As we flick through our TikTok FYP, it’s not unusual for an ad or two to pop up between videos from our favourite creators. Though most, if not all of us, quickly choose to tap away, promotional videos have come to shape the content we consume and viral culture as we know it.
Whether it be through influencer marketing or in-app ads, TikTok has solidified itself as a digital advertising powerhouse. This year, the short-form video app is on track to generate 6 billion US dollars in advertising revenue, more than triple the amount it made in 2020.
With many TikTok users becoming fatigued by the onslaught of commercial content, brands are doing the most to spark a viewer’s interest, promote their services and redirect traffic – I mean, we all remember the theory alleging that Chris Olsen runs the TikTok account for Harry Styles’ beauty brand, Pleasing.
Over the past few years, it seems that companies have almost developed a rulebook to cater to TikTok users. These brands tend to take a personalised approach to the platform, positioning a single person as the “face” of the company and creating to-the-point videos with trending audio. Though this formula has proven relatively successful in the past, Hilton has recently made waves for disregarding promotional norms in a recent TikTok advertisement.
As users flood the hotel company’s comment section praising the campaign, a broader question remains unanswered: what does this mean for the future of commercial content on TikTok?
A 10-minute TikTok advertisement?
Last week, Hilton dropped a 10-minute TikTok promoting the “it matters where you stay” campaign. The video begins with a clip of Paris Hilton asking, “Would you watch a 10-minute-long TikTok?”
Chris Olsen answers for us. Stylised like a stitch, Chris sits in the front seat of his car, saying what we are all thinking, “no.” But soon Paris emerges from the back seat, attempting to convince us that it is worth sticking it out.
“Well, you should because Hilton believes it matters where you stay,” she begins. “The people that stay with this TikTok for the full ten minutes are going to have a chance to win Hilton honours points, experiences, swag and more. Is it going to be you?”
The remainder of the ad feels like a Hilton-centric TikTok FYP. The commercial splices together commentary-style videos, comedy skits, reaction videos and even a remix to cater to the short-form video app. The ad also features some familiar faces, with Hilton collaborating with some of TikTok’s most celebrated and popular creators.
TikTok users have since applauded the hotel company for the ad, with many in disbelief that they sat through an entire 10-minute TikTok.
“All 10 minutes were ✨GOLDEN✨!!! Very much obsessed,” one TikTok user wrote.
“Applause to the marketing/creative teams behind this! So entertaining,” another commented.
But what was it about the campaign that captivated viewers?

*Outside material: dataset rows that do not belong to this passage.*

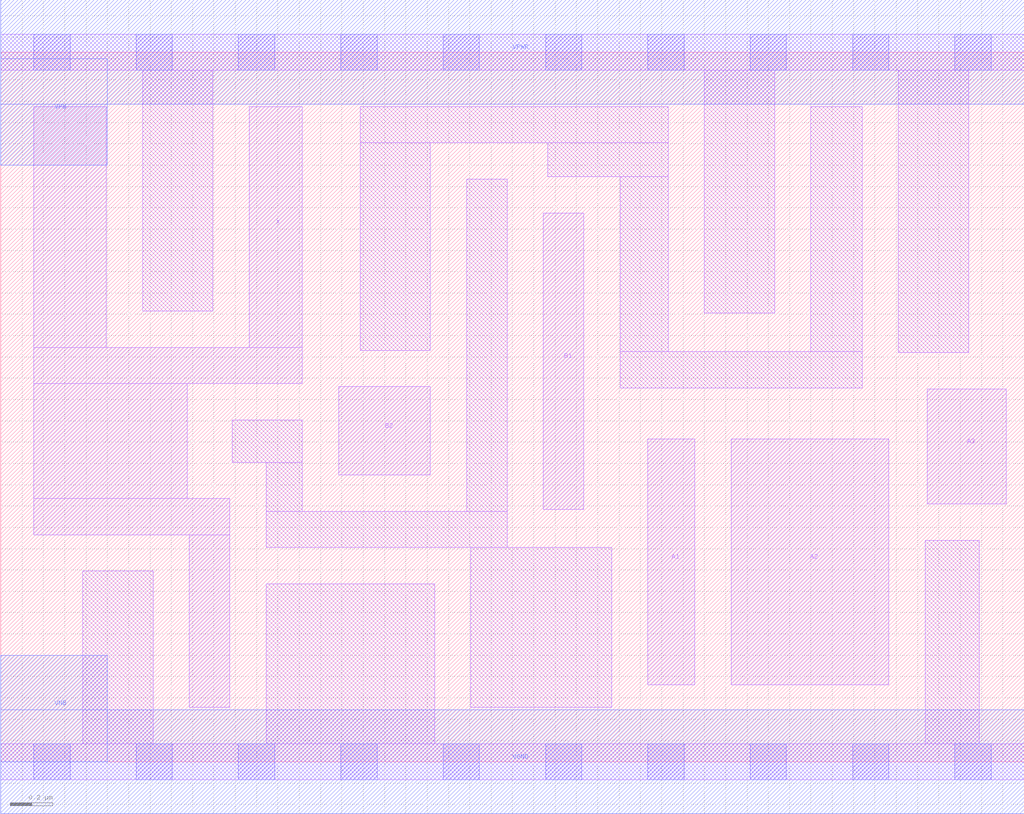
<source format=lef>
# Copyright 2020 The SkyWater PDK Authors
#
# Licensed under the Apache License, Version 2.0 (the "License");
# you may not use this file except in compliance with the License.
# You may obtain a copy of the License at
#
#     https://www.apache.org/licenses/LICENSE-2.0
#
# Unless required by applicable law or agreed to in writing, software
# distributed under the License is distributed on an "AS IS" BASIS,
# WITHOUT WARRANTIES OR CONDITIONS OF ANY KIND, either express or implied.
# See the License for the specific language governing permissions and
# limitations under the License.
#
# SPDX-License-Identifier: Apache-2.0

VERSION 5.5 ;
NAMESCASESENSITIVE ON ;
BUSBITCHARS "[]" ;
DIVIDERCHAR "/" ;
MACRO sky130_fd_sc_lp__a32o_2
  CLASS CORE ;
  SOURCE USER ;
  ORIGIN  0.000000  0.000000 ;
  SIZE  4.800000 BY  3.330000 ;
  SYMMETRY X Y R90 ;
  SITE unit ;
  PIN A1
    ANTENNAGATEAREA  0.315000 ;
    DIRECTION INPUT ;
    USE SIGNAL ;
    PORT
      LAYER li1 ;
        RECT 3.035000 0.360000 3.255000 1.515000 ;
    END
  END A1
  PIN A2
    ANTENNAGATEAREA  0.315000 ;
    DIRECTION INPUT ;
    USE SIGNAL ;
    PORT
      LAYER li1 ;
        RECT 3.425000 0.360000 4.165000 1.515000 ;
    END
  END A2
  PIN A3
    ANTENNAGATEAREA  0.315000 ;
    DIRECTION INPUT ;
    USE SIGNAL ;
    PORT
      LAYER li1 ;
        RECT 4.345000 1.210000 4.715000 1.750000 ;
    END
  END A3
  PIN B1
    ANTENNAGATEAREA  0.315000 ;
    DIRECTION INPUT ;
    USE SIGNAL ;
    PORT
      LAYER li1 ;
        RECT 2.545000 1.185000 2.735000 2.575000 ;
    END
  END B1
  PIN B2
    ANTENNAGATEAREA  0.315000 ;
    DIRECTION INPUT ;
    USE SIGNAL ;
    PORT
      LAYER li1 ;
        RECT 1.585000 1.345000 2.015000 1.760000 ;
    END
  END B2
  PIN X
    ANTENNADIFFAREA  0.903000 ;
    DIRECTION OUTPUT ;
    USE SIGNAL ;
    PORT
      LAYER li1 ;
        RECT 0.155000 1.065000 1.075000 1.235000 ;
        RECT 0.155000 1.235000 0.875000 1.775000 ;
        RECT 0.155000 1.775000 1.415000 1.945000 ;
        RECT 0.155000 1.945000 0.495000 3.075000 ;
        RECT 0.885000 0.255000 1.075000 1.065000 ;
        RECT 1.165000 1.945000 1.415000 3.075000 ;
    END
  END X
  PIN VGND
    DIRECTION INOUT ;
    USE GROUND ;
    PORT
      LAYER met1 ;
        RECT 0.000000 -0.245000 4.800000 0.245000 ;
    END
  END VGND
  PIN VNB
    DIRECTION INOUT ;
    USE GROUND ;
    PORT
    END
  END VNB
  PIN VPB
    DIRECTION INOUT ;
    USE POWER ;
    PORT
    END
  END VPB
  PIN VNB
    DIRECTION INOUT ;
    USE GROUND ;
    PORT
      LAYER met1 ;
        RECT 0.000000 0.000000 0.500000 0.500000 ;
    END
  END VNB
  PIN VPB
    DIRECTION INOUT ;
    USE POWER ;
    PORT
      LAYER met1 ;
        RECT 0.000000 2.800000 0.500000 3.300000 ;
    END
  END VPB
  PIN VPWR
    DIRECTION INOUT ;
    USE POWER ;
    PORT
      LAYER met1 ;
        RECT 0.000000 3.085000 4.800000 3.575000 ;
    END
  END VPWR
  OBS
    LAYER li1 ;
      RECT 0.000000 -0.085000 4.800000 0.085000 ;
      RECT 0.000000  3.245000 4.800000 3.415000 ;
      RECT 0.385000  0.085000 0.715000 0.895000 ;
      RECT 0.665000  2.115000 0.995000 3.245000 ;
      RECT 1.085000  1.405000 1.415000 1.605000 ;
      RECT 1.245000  0.085000 2.035000 0.835000 ;
      RECT 1.245000  1.005000 2.375000 1.175000 ;
      RECT 1.245000  1.175000 1.415000 1.405000 ;
      RECT 1.685000  1.930000 2.015000 2.905000 ;
      RECT 1.685000  2.905000 3.130000 3.075000 ;
      RECT 2.185000  1.175000 2.375000 2.735000 ;
      RECT 2.205000  0.255000 2.865000 1.005000 ;
      RECT 2.565000  2.745000 3.130000 2.905000 ;
      RECT 2.905000  1.755000 4.040000 1.925000 ;
      RECT 2.905000  1.925000 3.130000 2.745000 ;
      RECT 3.300000  2.105000 3.630000 3.245000 ;
      RECT 3.800000  1.925000 4.040000 3.075000 ;
      RECT 4.210000  1.920000 4.540000 3.245000 ;
      RECT 4.335000  0.085000 4.590000 1.040000 ;
    LAYER mcon ;
      RECT 0.155000 -0.085000 0.325000 0.085000 ;
      RECT 0.155000  3.245000 0.325000 3.415000 ;
      RECT 0.635000 -0.085000 0.805000 0.085000 ;
      RECT 0.635000  3.245000 0.805000 3.415000 ;
      RECT 1.115000 -0.085000 1.285000 0.085000 ;
      RECT 1.115000  3.245000 1.285000 3.415000 ;
      RECT 1.595000 -0.085000 1.765000 0.085000 ;
      RECT 1.595000  3.245000 1.765000 3.415000 ;
      RECT 2.075000 -0.085000 2.245000 0.085000 ;
      RECT 2.075000  3.245000 2.245000 3.415000 ;
      RECT 2.555000 -0.085000 2.725000 0.085000 ;
      RECT 2.555000  3.245000 2.725000 3.415000 ;
      RECT 3.035000 -0.085000 3.205000 0.085000 ;
      RECT 3.035000  3.245000 3.205000 3.415000 ;
      RECT 3.515000 -0.085000 3.685000 0.085000 ;
      RECT 3.515000  3.245000 3.685000 3.415000 ;
      RECT 3.995000 -0.085000 4.165000 0.085000 ;
      RECT 3.995000  3.245000 4.165000 3.415000 ;
      RECT 4.475000 -0.085000 4.645000 0.085000 ;
      RECT 4.475000  3.245000 4.645000 3.415000 ;
  END
END sky130_fd_sc_lp__a32o_2
END LIBRARY

</source>
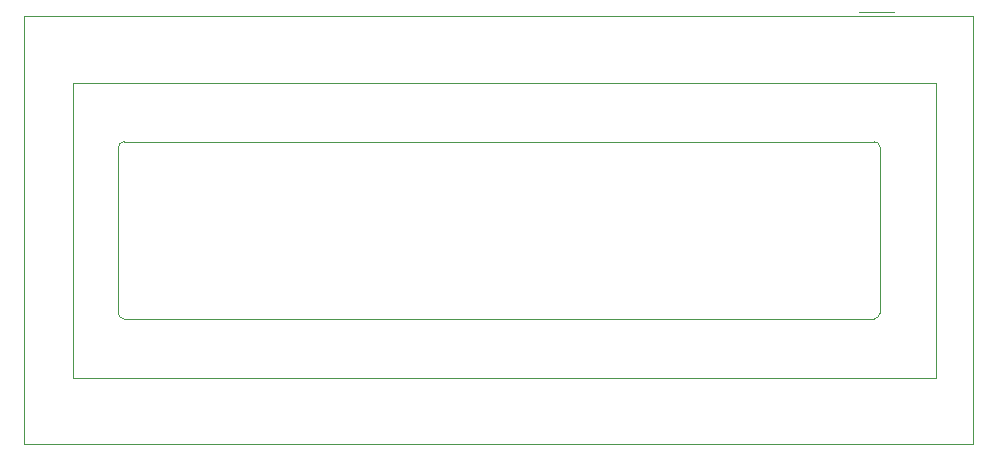
<source format=gbr>
%TF.GenerationSoftware,KiCad,Pcbnew,9.0.5*%
%TF.CreationDate,2025-11-29T23:46:54+05:30*%
%TF.ProjectId,from scrach,66726f6d-2073-4637-9261-63682e6b6963,rev?*%
%TF.SameCoordinates,Original*%
%TF.FileFunction,Legend,Bot*%
%TF.FilePolarity,Positive*%
%FSLAX46Y46*%
G04 Gerber Fmt 4.6, Leading zero omitted, Abs format (unit mm)*
G04 Created by KiCad (PCBNEW 9.0.5) date 2025-11-29 23:46:54*
%MOMM*%
%LPD*%
G01*
G04 APERTURE LIST*
%ADD10C,0.120000*%
G04 APERTURE END LIST*
D10*
%TO.C,DS2*%
X50480000Y-82440000D02*
X129960000Y-82440000D01*
X50480000Y-118720000D02*
X50480000Y-82440000D01*
X54620000Y-88080000D02*
X54620000Y-113080000D01*
X54620000Y-113080000D02*
X127620000Y-113080000D01*
X58420000Y-93580000D02*
X58420000Y-107580000D01*
X58919340Y-108080000D02*
X122420000Y-108080000D01*
X122420000Y-93080000D02*
X58920000Y-93080000D01*
X122919720Y-107579320D02*
X122919720Y-93580000D01*
X124120000Y-82080000D02*
X121120000Y-82080000D01*
X127620000Y-88080000D02*
X54620000Y-88080000D01*
X127620000Y-113080000D02*
X127620000Y-88080000D01*
X130750000Y-82440000D02*
X129960000Y-82440000D01*
X130760000Y-82440000D02*
X130760000Y-118720000D01*
X130760000Y-118720000D02*
X50480000Y-118720000D01*
X58420000Y-93580000D02*
G75*
G02*
X58920000Y-93080000I500000J0D01*
G01*
X58919340Y-108079700D02*
G75*
G02*
X58419000Y-107579320I-40J500300D01*
G01*
X122419340Y-93078460D02*
G75*
G02*
X122919720Y-93578840I0J-500380D01*
G01*
X122919720Y-107579320D02*
G75*
G02*
X122419340Y-108079700I-500380J0D01*
G01*
%TD*%
M02*

</source>
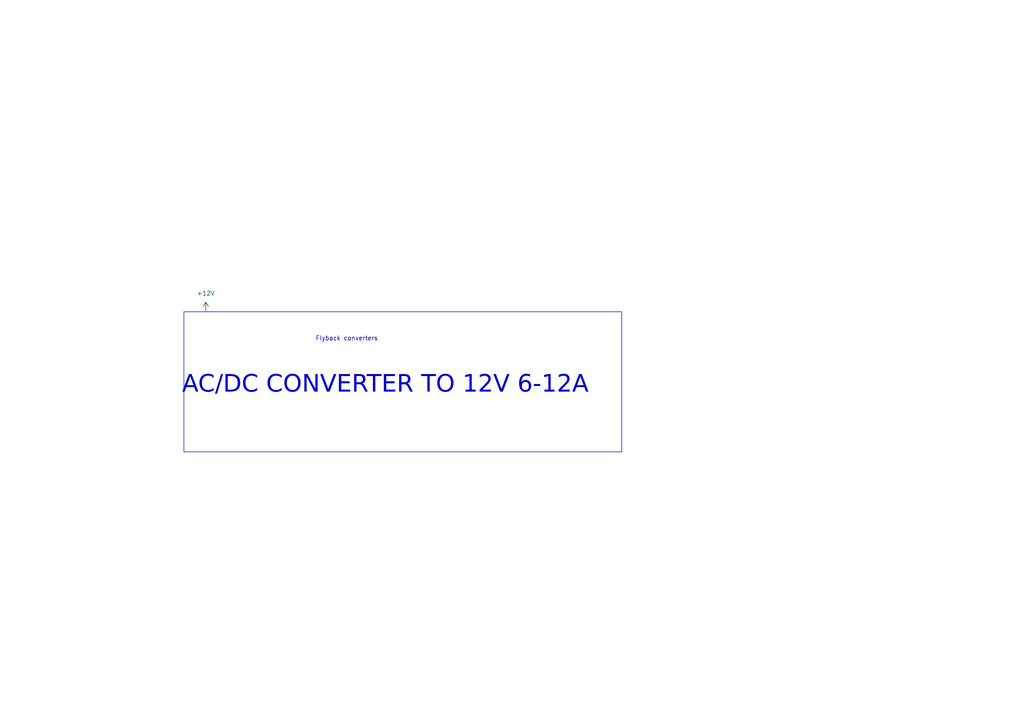
<source format=kicad_sch>
(kicad_sch
	(version 20250114)
	(generator "eeschema")
	(generator_version "9.0")
	(uuid "0d1d0140-b8fc-4e9d-9f8a-0825f2e1331f")
	(paper "A4")
	
	(rectangle
		(start 53.34 90.424)
		(end 180.34 131.064)
		(stroke
			(width 0)
			(type default)
		)
		(fill
			(type none)
		)
		(uuid 38675000-c9a0-4ad5-bc82-25daf090d920)
	)
	(text "Flyback converters"
		(exclude_from_sim no)
		(at 100.584 98.298 0)
		(effects
			(font
				(size 1.27 1.27)
			)
		)
		(uuid "1296e5f1-6424-4861-9088-279711b4074c")
	)
	(text "AC/DC CONVERTER TO 12V 6-12A"
		(exclude_from_sim no)
		(at 111.76 113.03 0)
		(effects
			(font
				(face "Bahnschrift")
				(size 5 5)
			)
		)
		(uuid "d822ad7b-ea42-4ea0-bfa2-5f62b1027b02")
	)
	(symbol
		(lib_id "power:+12V")
		(at 59.69 90.17 0)
		(unit 1)
		(exclude_from_sim no)
		(in_bom yes)
		(on_board yes)
		(dnp no)
		(fields_autoplaced yes)
		(uuid "492cdb39-f9ce-490d-aad2-a2ce6c5d2612")
		(property "Reference" "#PWR058"
			(at 59.69 93.98 0)
			(effects
				(font
					(size 1.27 1.27)
				)
				(hide yes)
			)
		)
		(property "Value" "+12V"
			(at 59.69 85.09 0)
			(effects
				(font
					(size 1.27 1.27)
				)
			)
		)
		(property "Footprint" ""
			(at 59.69 90.17 0)
			(effects
				(font
					(size 1.27 1.27)
				)
				(hide yes)
			)
		)
		(property "Datasheet" ""
			(at 59.69 90.17 0)
			(effects
				(font
					(size 1.27 1.27)
				)
				(hide yes)
			)
		)
		(property "Description" "Power symbol creates a global label with name \"+12V\""
			(at 59.69 90.17 0)
			(effects
				(font
					(size 1.27 1.27)
				)
				(hide yes)
			)
		)
		(pin "1"
			(uuid "3d3ba2d5-fd20-4d67-a398-989d8e3ee53b")
		)
		(instances
			(project ""
				(path "/066f7ebd-b85c-4f79-96ea-7ea12d3ec201/4eccb8be-a071-445d-a01a-395801cc9b2c"
					(reference "#PWR058")
					(unit 1)
				)
			)
		)
	)
)

</source>
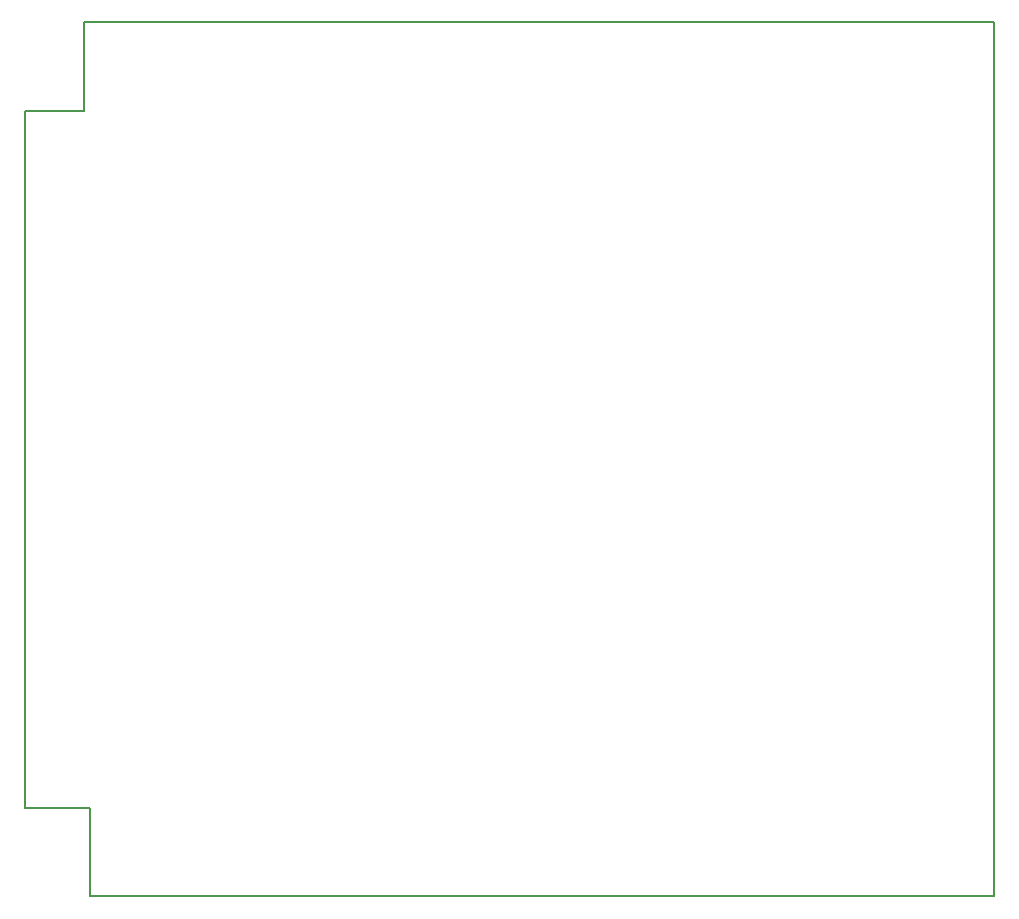
<source format=gm1>
%TF.GenerationSoftware,KiCad,Pcbnew,(6.0.7)*%
%TF.CreationDate,2023-01-31T21:17:35+00:00*%
%TF.ProjectId,dmf-5008-backpack,646d662d-3530-4303-982d-6261636b7061,rev?*%
%TF.SameCoordinates,Original*%
%TF.FileFunction,Profile,NP*%
%FSLAX46Y46*%
G04 Gerber Fmt 4.6, Leading zero omitted, Abs format (unit mm)*
G04 Created by KiCad (PCBNEW (6.0.7)) date 2023-01-31 21:17:35*
%MOMM*%
%LPD*%
G01*
G04 APERTURE LIST*
%TA.AperFunction,Profile*%
%ADD10C,0.150000*%
%TD*%
G04 APERTURE END LIST*
D10*
X108500000Y-127500000D02*
X103000000Y-127500000D01*
X185000000Y-61000000D02*
X185000000Y-135000000D01*
X103000000Y-68500000D02*
X108000000Y-68500000D01*
X108000000Y-68500000D02*
X108000000Y-61000000D01*
X108500000Y-135000000D02*
X108500000Y-127500000D01*
X108000000Y-61000000D02*
X185000000Y-61000000D01*
X185000000Y-135000000D02*
X108500000Y-135000000D01*
X103000000Y-127500000D02*
X103000000Y-68500000D01*
M02*

</source>
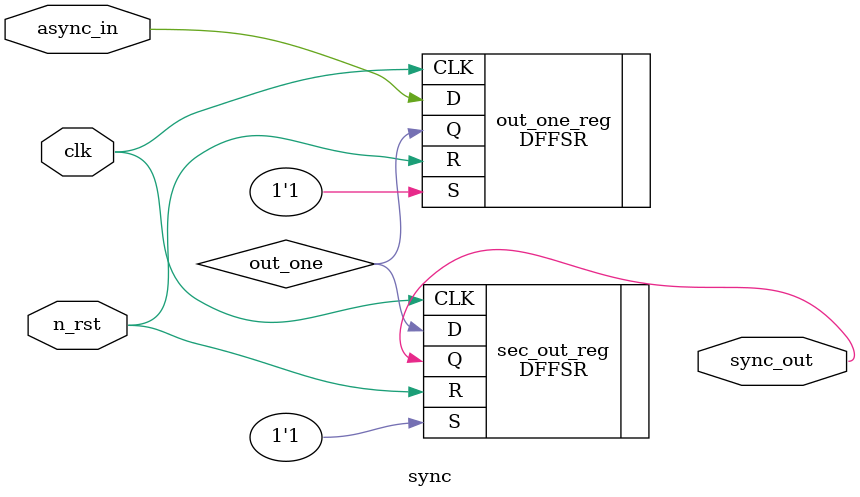
<source format=v>

module sync ( clk, n_rst, async_in, sync_out );
  input clk, n_rst, async_in;
  output sync_out;
  wire   out_one;

  DFFSR out_one_reg ( .D(async_in), .CLK(clk), .R(n_rst), .S(1'b1), .Q(out_one) );
  DFFSR sec_out_reg ( .D(out_one), .CLK(clk), .R(n_rst), .S(1'b1), .Q(sync_out) );
endmodule


</source>
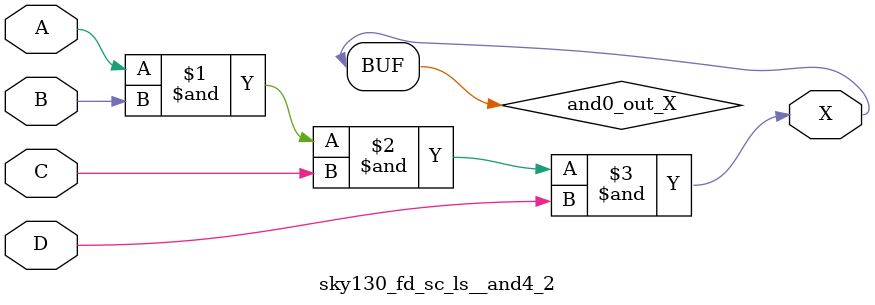
<source format=v>
/*
 * Copyright 2020 The SkyWater PDK Authors
 *
 * Licensed under the Apache License, Version 2.0 (the "License");
 * you may not use this file except in compliance with the License.
 * You may obtain a copy of the License at
 *
 *     https://www.apache.org/licenses/LICENSE-2.0
 *
 * Unless required by applicable law or agreed to in writing, software
 * distributed under the License is distributed on an "AS IS" BASIS,
 * WITHOUT WARRANTIES OR CONDITIONS OF ANY KIND, either express or implied.
 * See the License for the specific language governing permissions and
 * limitations under the License.
 *
 * SPDX-License-Identifier: Apache-2.0
*/


`ifndef SKY130_FD_SC_LS__AND4_2_FUNCTIONAL_V
`define SKY130_FD_SC_LS__AND4_2_FUNCTIONAL_V

/**
 * and4: 4-input AND.
 *
 * Verilog simulation functional model.
 */

`timescale 1ns / 1ps
`default_nettype none

`celldefine
module sky130_fd_sc_ls__and4_2 (
    X,
    A,
    B,
    C,
    D
);

    // Module ports
    output X;
    input  A;
    input  B;
    input  C;
    input  D;

    // Local signals
    wire and0_out_X;

    //  Name  Output      Other arguments
    and and0 (and0_out_X, A, B, C, D     );
    buf buf0 (X         , and0_out_X     );

endmodule
`endcelldefine

`default_nettype wire
`endif  // SKY130_FD_SC_LS__AND4_2_FUNCTIONAL_V

</source>
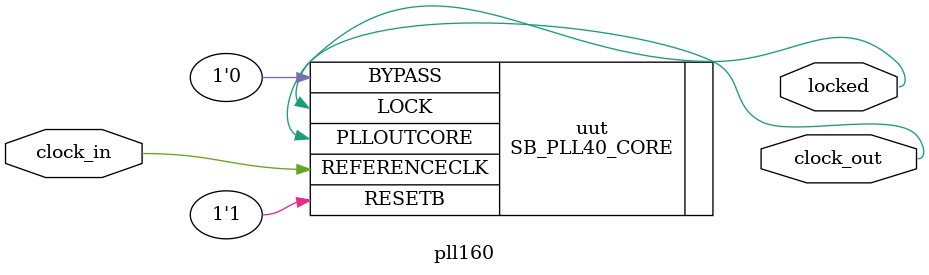
<source format=v>
/**
 * PLL configuration
 *
 * This Verilog module was generated automatically
 * using the icepll tool from the IceStorm project.
 * Use at your own risk.
 *
 * Given input frequency:       100.000 MHz
 * Requested output frequency:  160.000 MHz
 * Achieved output frequency:   160.000 MHz
 */

module pll160 (
	input  clock_in,
	output clock_out,
	output locked
	);

SB_PLL40_CORE #(
		.FEEDBACK_PATH("SIMPLE"),
		.DIVR(4'b0100),		// DIVR =  4
		.DIVF(7'b0011111),	// DIVF = 31
		.DIVQ(3'b010),		// DIVQ =  2
		.FILTER_RANGE(3'b010)	// FILTER_RANGE = 2
	) uut (
		.LOCK(locked),
		.RESETB(1'b1),
		.BYPASS(1'b0),
		.REFERENCECLK(clock_in),
		.PLLOUTCORE(clock_out)
		);

endmodule

</source>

While the advertisement featured some big names, its true triumph is how it satirises digital marketing. Tapping into the de-influencing movement that has recently taken over TikTok, Baron Ryan‘s feature in the ad pokes fun at influencers and how they are often forced to create promotional TikToks that misalign with their brand or typical content style.
Commentary creator @zethugqola notes that this kind of self-awareness has contributed to the campaign’s success online.
“They took the fact that influencer marketing is no longer that influential. For marketers, it works, but it no longer gives the impact that it [once] did,” she explains. “They also mock the fact that brands tend to take influencers out of their comfort zone and make them do something that is not typical to their content.”
While there is no denying that TikTok users love this sort of self-referential humour, other pop culture enthusiasts claim the way the advertisement moves is why the campaign is doing so well online.
Kathryn, otherwise known as @twentysomethingstudent, claims that Hilton’s decision to emulate TikTok’s FYP through fake duets and stitches captivated viewers from the get-go.
“It uses recognisable faces who are really well known on the platform, and they let them create content in their own style, so it just feels incredibly natural”, she shares. “They use in-app features to help drive engagement… they use duets throughout which aren’t actually duets… they reference stitching and have the whole thing done as a loop, it’s just done with such finesse.”
With Hilton’s newest campaign gaining traction online, it’s becoming clear that social media users want companies to create original, reflexive and honest commercial content – and it doesn’t necessarily have to be short-form video. As TikTok continues to push ads to users, the door is wider than ever for brands to break the mould of digital advertising.